Activity
Locate each line below that includes "altera" and reproduce it.

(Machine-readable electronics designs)
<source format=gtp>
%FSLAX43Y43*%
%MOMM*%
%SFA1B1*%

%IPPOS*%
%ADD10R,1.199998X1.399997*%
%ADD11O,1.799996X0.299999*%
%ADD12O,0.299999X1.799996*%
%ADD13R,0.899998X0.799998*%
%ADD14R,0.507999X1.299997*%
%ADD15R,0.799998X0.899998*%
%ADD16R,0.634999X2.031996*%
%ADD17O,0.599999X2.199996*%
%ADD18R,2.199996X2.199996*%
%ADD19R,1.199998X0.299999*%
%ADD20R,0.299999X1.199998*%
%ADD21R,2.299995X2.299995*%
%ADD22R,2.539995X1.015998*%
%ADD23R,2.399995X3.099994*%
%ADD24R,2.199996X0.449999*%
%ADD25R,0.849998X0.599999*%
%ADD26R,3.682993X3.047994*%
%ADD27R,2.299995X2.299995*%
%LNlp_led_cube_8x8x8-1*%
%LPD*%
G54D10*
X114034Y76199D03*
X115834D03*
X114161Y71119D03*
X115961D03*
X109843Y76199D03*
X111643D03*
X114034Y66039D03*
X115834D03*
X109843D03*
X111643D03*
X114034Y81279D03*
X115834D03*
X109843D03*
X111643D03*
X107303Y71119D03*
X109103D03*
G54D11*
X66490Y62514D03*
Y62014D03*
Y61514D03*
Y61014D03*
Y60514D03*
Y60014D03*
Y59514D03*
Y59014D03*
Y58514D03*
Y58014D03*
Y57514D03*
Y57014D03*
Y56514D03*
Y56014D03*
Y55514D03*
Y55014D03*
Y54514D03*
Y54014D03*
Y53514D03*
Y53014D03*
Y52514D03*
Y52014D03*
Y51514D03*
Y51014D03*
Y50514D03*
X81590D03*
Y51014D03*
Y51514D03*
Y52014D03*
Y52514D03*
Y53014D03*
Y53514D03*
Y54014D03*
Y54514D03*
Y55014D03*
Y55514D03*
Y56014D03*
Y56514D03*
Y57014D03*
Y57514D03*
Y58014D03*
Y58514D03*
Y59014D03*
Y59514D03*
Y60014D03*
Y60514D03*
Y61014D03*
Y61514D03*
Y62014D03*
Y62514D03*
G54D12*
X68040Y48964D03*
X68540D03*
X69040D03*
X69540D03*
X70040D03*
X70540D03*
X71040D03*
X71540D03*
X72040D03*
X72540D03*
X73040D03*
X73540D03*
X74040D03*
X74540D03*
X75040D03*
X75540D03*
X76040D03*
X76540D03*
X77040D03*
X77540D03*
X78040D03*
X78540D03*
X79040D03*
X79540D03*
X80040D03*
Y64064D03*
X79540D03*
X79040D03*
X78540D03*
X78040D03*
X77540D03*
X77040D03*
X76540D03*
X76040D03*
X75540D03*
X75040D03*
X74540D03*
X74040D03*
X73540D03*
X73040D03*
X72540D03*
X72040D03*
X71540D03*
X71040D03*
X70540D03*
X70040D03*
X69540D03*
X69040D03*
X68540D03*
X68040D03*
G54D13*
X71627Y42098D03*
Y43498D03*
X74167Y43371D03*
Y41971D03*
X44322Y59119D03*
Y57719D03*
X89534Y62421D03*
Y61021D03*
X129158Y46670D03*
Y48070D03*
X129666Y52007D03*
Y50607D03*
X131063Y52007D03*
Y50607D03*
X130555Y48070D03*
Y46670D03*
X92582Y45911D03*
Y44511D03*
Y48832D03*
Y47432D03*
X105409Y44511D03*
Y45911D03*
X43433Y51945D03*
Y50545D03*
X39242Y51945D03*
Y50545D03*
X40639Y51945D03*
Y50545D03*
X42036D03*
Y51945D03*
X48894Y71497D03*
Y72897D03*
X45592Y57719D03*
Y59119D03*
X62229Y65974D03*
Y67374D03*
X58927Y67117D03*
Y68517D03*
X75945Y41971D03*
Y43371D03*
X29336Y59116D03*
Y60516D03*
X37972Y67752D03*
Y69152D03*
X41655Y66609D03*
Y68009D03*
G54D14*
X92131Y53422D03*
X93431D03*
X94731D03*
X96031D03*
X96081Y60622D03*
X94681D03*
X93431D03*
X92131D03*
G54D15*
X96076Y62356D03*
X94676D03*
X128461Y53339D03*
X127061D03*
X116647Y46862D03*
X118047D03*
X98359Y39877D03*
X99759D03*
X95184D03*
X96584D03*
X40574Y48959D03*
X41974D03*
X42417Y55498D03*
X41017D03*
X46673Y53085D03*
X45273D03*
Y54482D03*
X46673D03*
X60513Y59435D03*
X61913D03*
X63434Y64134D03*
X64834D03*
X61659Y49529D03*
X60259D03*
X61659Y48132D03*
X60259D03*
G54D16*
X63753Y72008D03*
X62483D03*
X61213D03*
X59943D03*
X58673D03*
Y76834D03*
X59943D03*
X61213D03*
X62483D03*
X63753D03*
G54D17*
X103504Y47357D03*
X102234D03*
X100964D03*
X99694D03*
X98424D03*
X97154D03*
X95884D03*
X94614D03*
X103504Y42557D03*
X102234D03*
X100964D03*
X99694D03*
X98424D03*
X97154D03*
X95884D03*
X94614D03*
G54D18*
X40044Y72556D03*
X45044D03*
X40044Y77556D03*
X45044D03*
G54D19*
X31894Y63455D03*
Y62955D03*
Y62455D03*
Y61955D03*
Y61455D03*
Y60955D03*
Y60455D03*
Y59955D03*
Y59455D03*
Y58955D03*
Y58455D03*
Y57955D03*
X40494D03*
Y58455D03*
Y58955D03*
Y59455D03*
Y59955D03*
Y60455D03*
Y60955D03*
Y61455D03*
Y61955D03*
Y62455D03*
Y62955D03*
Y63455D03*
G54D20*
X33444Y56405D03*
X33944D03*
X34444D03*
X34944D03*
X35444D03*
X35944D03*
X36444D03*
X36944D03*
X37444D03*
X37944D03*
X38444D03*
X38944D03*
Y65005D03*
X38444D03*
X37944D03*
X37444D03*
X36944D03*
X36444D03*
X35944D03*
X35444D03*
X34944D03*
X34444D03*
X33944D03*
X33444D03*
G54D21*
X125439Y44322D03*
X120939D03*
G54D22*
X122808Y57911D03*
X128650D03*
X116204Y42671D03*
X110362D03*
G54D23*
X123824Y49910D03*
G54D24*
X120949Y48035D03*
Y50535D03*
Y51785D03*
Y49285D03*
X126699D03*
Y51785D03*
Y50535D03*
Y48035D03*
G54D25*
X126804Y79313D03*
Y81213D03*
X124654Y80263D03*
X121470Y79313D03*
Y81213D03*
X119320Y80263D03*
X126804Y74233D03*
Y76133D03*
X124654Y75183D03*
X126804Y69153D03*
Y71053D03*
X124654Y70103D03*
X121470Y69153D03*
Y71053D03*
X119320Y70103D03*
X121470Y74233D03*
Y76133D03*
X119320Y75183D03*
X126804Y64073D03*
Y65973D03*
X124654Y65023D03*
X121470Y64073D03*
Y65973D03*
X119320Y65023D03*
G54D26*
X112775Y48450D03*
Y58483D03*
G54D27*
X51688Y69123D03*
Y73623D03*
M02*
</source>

--

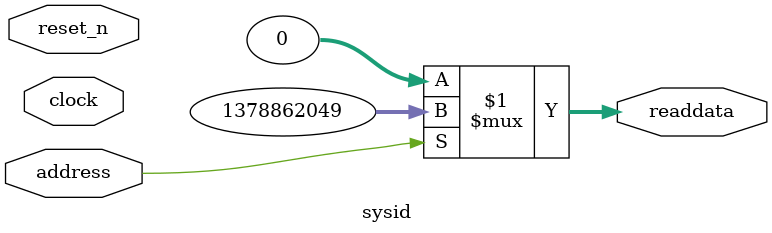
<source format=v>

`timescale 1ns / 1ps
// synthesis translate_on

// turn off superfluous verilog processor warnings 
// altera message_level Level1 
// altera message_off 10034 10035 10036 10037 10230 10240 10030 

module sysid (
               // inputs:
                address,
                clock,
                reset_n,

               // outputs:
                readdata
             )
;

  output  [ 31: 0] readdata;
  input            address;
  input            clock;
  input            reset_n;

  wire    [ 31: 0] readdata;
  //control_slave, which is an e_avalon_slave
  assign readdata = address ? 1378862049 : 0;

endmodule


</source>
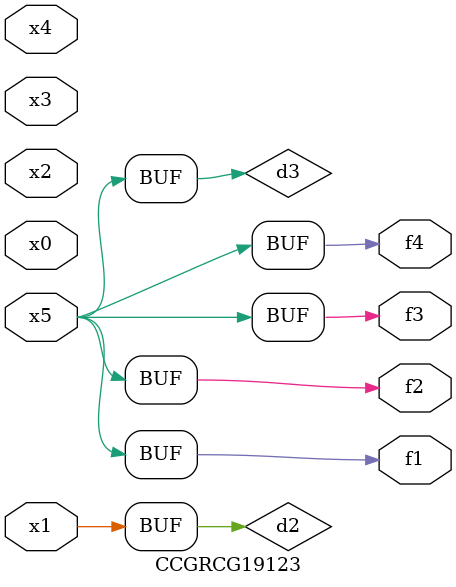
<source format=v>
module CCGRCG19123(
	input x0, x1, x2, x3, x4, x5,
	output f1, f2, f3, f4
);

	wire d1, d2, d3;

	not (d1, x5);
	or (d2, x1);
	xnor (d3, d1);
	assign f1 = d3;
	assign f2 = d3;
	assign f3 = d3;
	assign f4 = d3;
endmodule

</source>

...

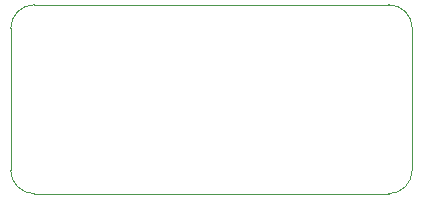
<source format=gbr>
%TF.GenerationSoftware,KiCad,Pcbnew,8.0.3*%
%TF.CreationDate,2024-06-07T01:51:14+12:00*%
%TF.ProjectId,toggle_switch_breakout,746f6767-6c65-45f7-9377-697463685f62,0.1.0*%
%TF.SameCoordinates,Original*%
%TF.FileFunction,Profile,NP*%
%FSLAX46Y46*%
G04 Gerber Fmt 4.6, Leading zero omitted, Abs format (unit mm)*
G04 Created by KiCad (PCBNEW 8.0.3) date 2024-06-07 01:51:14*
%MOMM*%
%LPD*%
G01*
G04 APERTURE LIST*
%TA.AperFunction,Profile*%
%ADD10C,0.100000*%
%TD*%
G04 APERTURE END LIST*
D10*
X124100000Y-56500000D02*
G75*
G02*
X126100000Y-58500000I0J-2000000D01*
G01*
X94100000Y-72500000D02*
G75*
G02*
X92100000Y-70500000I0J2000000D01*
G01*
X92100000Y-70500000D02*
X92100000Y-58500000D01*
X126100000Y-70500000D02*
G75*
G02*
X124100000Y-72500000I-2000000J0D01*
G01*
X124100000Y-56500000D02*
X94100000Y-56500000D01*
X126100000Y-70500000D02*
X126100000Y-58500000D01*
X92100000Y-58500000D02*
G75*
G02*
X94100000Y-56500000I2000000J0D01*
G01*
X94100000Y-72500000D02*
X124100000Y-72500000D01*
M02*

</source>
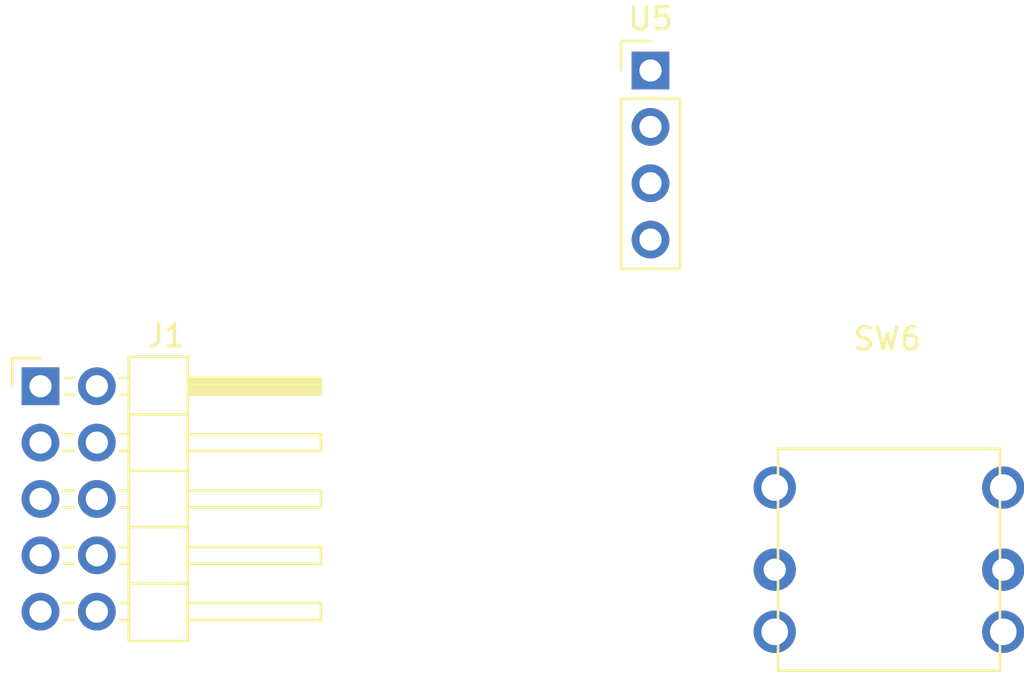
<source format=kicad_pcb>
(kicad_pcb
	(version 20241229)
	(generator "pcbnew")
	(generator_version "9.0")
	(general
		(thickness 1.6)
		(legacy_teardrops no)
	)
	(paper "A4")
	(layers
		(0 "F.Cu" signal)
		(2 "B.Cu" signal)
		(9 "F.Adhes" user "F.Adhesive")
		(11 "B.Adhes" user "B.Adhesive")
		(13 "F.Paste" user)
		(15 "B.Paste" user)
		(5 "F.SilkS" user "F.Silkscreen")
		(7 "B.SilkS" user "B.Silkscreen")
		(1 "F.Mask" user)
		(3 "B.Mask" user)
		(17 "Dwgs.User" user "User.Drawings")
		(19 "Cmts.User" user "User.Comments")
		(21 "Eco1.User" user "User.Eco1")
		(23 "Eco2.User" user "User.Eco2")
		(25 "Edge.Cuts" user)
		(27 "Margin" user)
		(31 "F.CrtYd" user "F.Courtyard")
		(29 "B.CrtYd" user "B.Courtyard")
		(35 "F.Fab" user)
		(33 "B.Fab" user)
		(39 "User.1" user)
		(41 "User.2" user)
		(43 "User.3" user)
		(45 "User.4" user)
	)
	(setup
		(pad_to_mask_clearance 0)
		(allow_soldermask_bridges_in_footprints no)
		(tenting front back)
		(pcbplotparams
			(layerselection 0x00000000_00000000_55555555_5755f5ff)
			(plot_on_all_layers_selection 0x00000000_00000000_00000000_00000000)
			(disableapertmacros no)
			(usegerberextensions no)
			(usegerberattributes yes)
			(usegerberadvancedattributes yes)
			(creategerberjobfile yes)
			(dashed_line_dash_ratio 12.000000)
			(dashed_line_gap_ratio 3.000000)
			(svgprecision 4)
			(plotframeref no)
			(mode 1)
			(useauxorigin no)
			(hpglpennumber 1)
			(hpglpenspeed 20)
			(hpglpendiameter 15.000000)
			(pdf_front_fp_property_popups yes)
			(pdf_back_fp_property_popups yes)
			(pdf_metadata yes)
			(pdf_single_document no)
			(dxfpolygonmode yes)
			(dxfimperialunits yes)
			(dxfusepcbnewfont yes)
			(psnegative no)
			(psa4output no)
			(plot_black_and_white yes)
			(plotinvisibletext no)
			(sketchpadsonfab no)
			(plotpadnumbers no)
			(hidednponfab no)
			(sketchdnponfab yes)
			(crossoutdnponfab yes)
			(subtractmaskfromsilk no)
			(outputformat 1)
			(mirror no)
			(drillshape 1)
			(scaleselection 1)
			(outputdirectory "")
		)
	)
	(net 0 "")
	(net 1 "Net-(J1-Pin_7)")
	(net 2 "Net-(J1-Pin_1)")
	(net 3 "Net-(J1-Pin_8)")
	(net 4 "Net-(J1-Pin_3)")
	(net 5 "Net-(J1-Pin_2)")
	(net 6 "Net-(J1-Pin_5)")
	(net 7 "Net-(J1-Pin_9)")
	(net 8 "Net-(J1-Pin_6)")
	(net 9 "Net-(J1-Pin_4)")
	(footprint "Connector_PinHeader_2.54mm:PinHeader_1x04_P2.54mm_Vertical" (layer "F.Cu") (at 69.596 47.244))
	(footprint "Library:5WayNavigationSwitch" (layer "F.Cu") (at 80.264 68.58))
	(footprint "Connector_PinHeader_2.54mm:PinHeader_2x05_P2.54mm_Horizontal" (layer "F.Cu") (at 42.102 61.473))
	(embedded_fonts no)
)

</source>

Task response
// altera message_level Level1 
// altera message_off 10034 10035 10036 10037 10230 10240 10030 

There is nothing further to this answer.